Unless the engine will be run with a high boost level (12
PSI or more), it is not necessary to O-ring the block. FelPro’s high performance head gasket with built-in stainless
steel O-ring is recommended because it can withstand the
higher combustion pressure and temperatures encountered
in a supercharged engine.
Intake valves should be treated to a three-angle grind to
provide better sealing. Exhaust valve edges should be as
thick as possible to avoid burning and the exhaust valve
seat could be treated to a one- or two-angle valve job.
Thin valve edges are extremely susceptible to burning and
have no place in a high performance marine supercharged
engine that operates for extended periods at full load, full
boost and high RPM. Wide valve seats should be used
because they will provide a much greater contact area
between the valve and the valve seat for maximum heat
transfer.
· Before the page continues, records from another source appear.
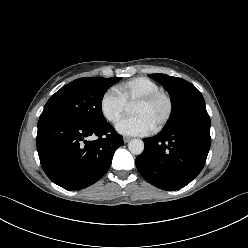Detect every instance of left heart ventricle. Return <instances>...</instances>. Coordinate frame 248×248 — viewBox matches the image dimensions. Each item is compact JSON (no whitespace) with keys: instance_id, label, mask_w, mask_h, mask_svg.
<instances>
[{"instance_id":"left-heart-ventricle-1","label":"left heart ventricle","mask_w":248,"mask_h":248,"mask_svg":"<svg viewBox=\"0 0 248 248\" xmlns=\"http://www.w3.org/2000/svg\"><path fill=\"white\" fill-rule=\"evenodd\" d=\"M166 111L167 103L163 98L148 105L134 104L132 108V113L134 115L143 116L153 126V128L163 119Z\"/></svg>"}]
</instances>
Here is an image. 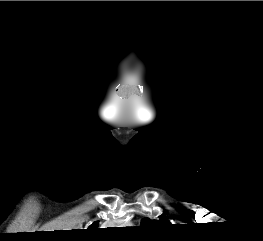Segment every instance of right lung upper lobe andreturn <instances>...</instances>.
<instances>
[{
    "instance_id": "cb5924a9",
    "label": "right lung upper lobe",
    "mask_w": 263,
    "mask_h": 241,
    "mask_svg": "<svg viewBox=\"0 0 263 241\" xmlns=\"http://www.w3.org/2000/svg\"><path fill=\"white\" fill-rule=\"evenodd\" d=\"M98 224V222H94L91 226H96Z\"/></svg>"
}]
</instances>
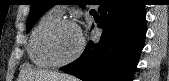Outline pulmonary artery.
<instances>
[{
	"label": "pulmonary artery",
	"mask_w": 169,
	"mask_h": 81,
	"mask_svg": "<svg viewBox=\"0 0 169 81\" xmlns=\"http://www.w3.org/2000/svg\"><path fill=\"white\" fill-rule=\"evenodd\" d=\"M53 11H55V12H56L57 14H59V15H62V14H63L62 9L59 8V7L54 8Z\"/></svg>",
	"instance_id": "pulmonary-artery-1"
}]
</instances>
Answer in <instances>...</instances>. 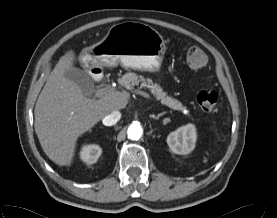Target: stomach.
Returning a JSON list of instances; mask_svg holds the SVG:
<instances>
[{
    "label": "stomach",
    "mask_w": 277,
    "mask_h": 218,
    "mask_svg": "<svg viewBox=\"0 0 277 218\" xmlns=\"http://www.w3.org/2000/svg\"><path fill=\"white\" fill-rule=\"evenodd\" d=\"M166 52L161 34L151 26L125 21L110 28L98 43L84 48L80 62L86 67L116 66L157 72Z\"/></svg>",
    "instance_id": "0dacf381"
}]
</instances>
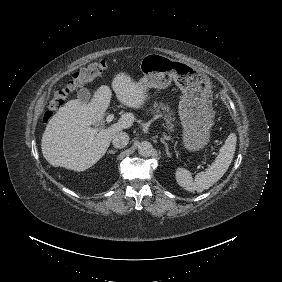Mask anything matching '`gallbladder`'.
<instances>
[{"label":"gallbladder","instance_id":"gallbladder-1","mask_svg":"<svg viewBox=\"0 0 282 282\" xmlns=\"http://www.w3.org/2000/svg\"><path fill=\"white\" fill-rule=\"evenodd\" d=\"M78 101L83 105H88L91 101V93L90 90L87 88H82L77 93Z\"/></svg>","mask_w":282,"mask_h":282}]
</instances>
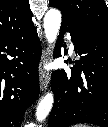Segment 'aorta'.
<instances>
[{
    "instance_id": "aorta-1",
    "label": "aorta",
    "mask_w": 108,
    "mask_h": 127,
    "mask_svg": "<svg viewBox=\"0 0 108 127\" xmlns=\"http://www.w3.org/2000/svg\"><path fill=\"white\" fill-rule=\"evenodd\" d=\"M62 15L58 9L52 8L48 10L44 16V31L47 41L51 44L57 39L59 28L61 25ZM54 96L52 93H47L40 101L37 110L36 118L38 121H43L53 106Z\"/></svg>"
}]
</instances>
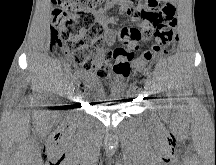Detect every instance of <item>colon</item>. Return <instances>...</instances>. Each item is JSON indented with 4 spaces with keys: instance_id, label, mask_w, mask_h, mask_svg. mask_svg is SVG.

If porting work is contemplated, effort should be
directed to the exhaust ports. The supercharger will overcome most minor restriction on the intake side of the cylinder head.
Camshaft Selection:
A supercharger can overcome inadequacies in a stock cam
up to about 4500 – 5000 RPM. You will typically find that
performance with a blower will not be significantly
enhanced below these speeds with a camshaft change.
However, for optimum performance at high RPM, a more
aggressive camshaft profile will provide a substantial power
increase.
Select a cam that has higher lift and longer duration on the
exhaust side for the best performance. Non-race performance will usually be best with a camshaft that is ground
on 112 – 114 degree lobe centers. Supercharger cams can
typically be run “straight up”. Note that a supercharger
does have the tendency to lessen the rough idle characteristics of radical cams.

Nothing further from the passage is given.